**Data extracts**
----------
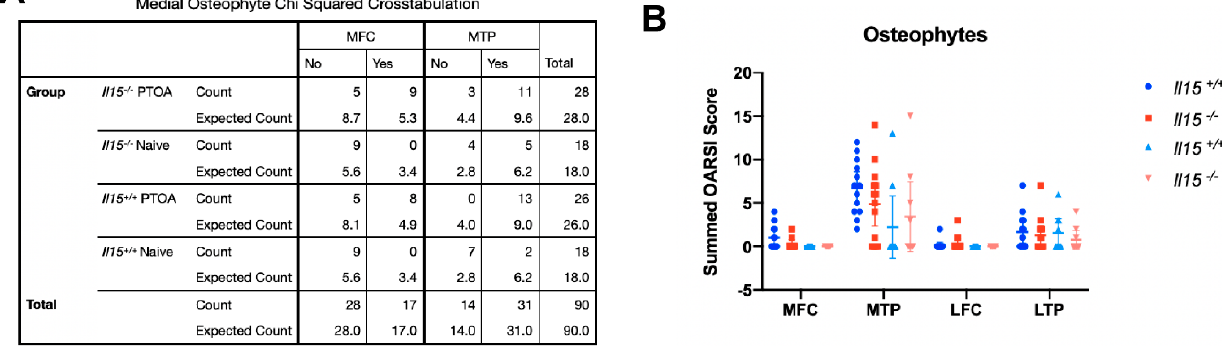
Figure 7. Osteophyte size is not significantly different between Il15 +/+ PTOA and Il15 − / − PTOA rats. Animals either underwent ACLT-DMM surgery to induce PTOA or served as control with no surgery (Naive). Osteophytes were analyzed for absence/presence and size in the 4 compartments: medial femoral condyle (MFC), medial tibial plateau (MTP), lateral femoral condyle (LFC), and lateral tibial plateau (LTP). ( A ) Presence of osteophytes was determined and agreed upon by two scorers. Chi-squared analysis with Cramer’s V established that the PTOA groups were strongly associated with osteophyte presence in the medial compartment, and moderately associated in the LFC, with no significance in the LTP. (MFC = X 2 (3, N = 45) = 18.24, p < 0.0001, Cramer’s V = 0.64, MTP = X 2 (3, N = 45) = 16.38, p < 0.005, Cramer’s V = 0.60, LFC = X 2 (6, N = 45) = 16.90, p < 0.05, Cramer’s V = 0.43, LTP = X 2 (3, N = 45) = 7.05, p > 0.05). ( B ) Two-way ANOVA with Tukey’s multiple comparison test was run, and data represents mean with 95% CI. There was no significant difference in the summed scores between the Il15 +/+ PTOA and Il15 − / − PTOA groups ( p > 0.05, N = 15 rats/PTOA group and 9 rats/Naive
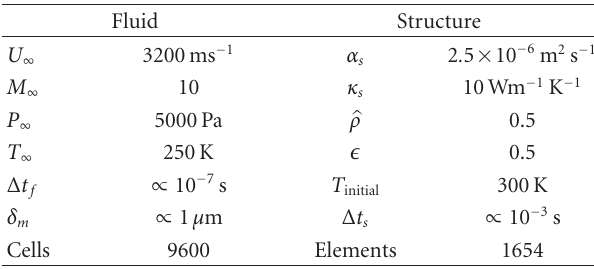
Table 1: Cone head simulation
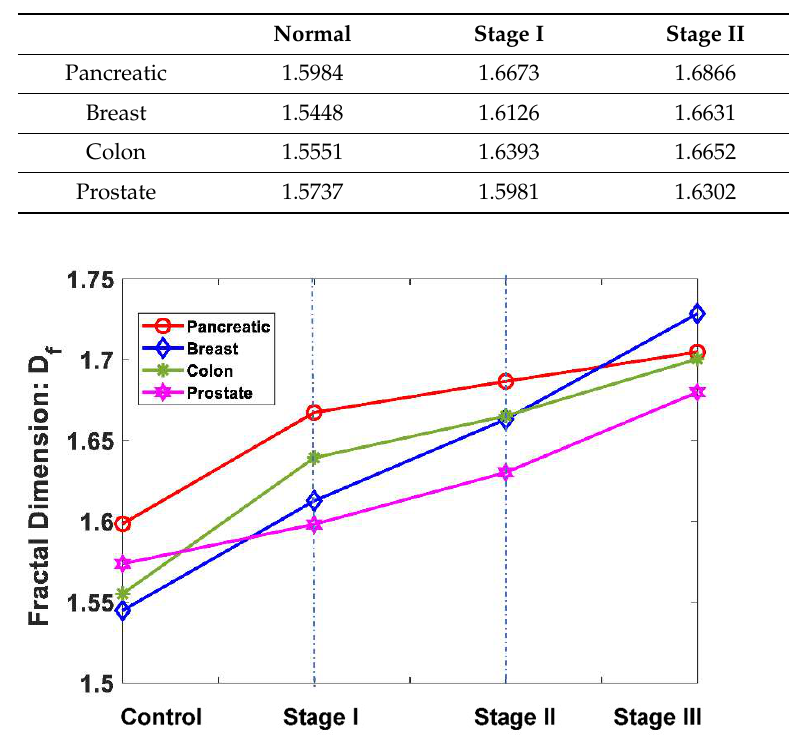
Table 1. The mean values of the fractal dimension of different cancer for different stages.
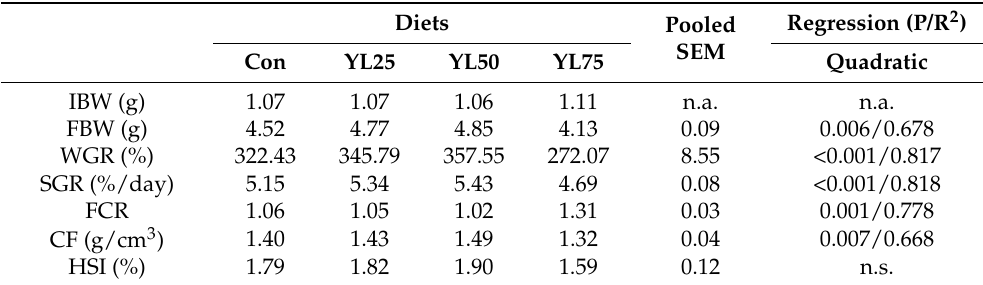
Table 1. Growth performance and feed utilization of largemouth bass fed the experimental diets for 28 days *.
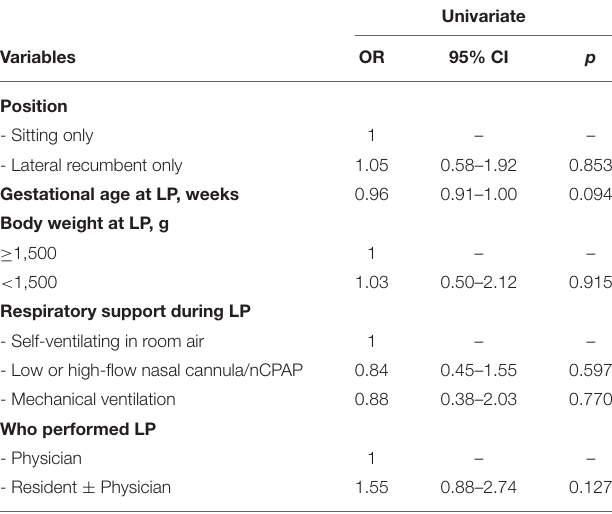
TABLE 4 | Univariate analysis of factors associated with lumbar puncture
----------
All that should be printed is the lines from the one containing "Table 1. The" through the last line of the material above, both ends included, exactly as they stand; please skip the pictures.

Table 1. The mean values of the fractal dimension of different cancer for different stages.
Table 1. Growth performance and feed utilization of largemouth bass fed the experimental diets for 28 days *.
TABLE 4 | Univariate analysis of factors associated with lumbar puncture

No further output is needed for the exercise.